(Beginning of Exercise data)

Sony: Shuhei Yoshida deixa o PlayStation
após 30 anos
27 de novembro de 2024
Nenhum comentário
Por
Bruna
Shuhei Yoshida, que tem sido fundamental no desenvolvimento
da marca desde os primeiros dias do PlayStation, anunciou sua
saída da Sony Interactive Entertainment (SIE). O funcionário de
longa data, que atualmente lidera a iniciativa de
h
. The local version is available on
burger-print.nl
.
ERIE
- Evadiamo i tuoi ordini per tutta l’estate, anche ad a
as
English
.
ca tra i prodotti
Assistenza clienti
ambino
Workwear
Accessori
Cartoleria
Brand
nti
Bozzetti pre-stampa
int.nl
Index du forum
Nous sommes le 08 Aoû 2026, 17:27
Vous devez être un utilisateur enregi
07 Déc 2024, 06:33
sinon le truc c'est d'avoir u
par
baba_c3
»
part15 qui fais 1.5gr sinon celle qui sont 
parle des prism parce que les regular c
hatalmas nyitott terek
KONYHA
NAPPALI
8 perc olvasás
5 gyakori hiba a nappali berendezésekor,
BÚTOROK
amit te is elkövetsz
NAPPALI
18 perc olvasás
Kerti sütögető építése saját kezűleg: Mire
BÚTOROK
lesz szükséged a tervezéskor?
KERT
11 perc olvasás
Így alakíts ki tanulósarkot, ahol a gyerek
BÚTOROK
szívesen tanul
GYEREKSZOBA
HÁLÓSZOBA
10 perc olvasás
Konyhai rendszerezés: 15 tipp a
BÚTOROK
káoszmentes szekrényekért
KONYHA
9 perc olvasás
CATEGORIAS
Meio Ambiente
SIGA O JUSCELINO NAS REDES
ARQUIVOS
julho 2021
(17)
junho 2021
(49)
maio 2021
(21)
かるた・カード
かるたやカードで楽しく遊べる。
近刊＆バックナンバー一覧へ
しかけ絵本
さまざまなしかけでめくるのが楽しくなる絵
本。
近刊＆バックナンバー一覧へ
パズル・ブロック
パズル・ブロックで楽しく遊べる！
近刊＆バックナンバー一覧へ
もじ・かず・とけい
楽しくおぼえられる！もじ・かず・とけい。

(End of Exercise data)

(What you have to do) For each line in the data that holds the word "Yoshida", copy the line.

(Written reply)
Sony: Shuhei Yoshida deixa o PlayStation
Shuhei Yoshida, que tem sido fundamental no desenvolvimento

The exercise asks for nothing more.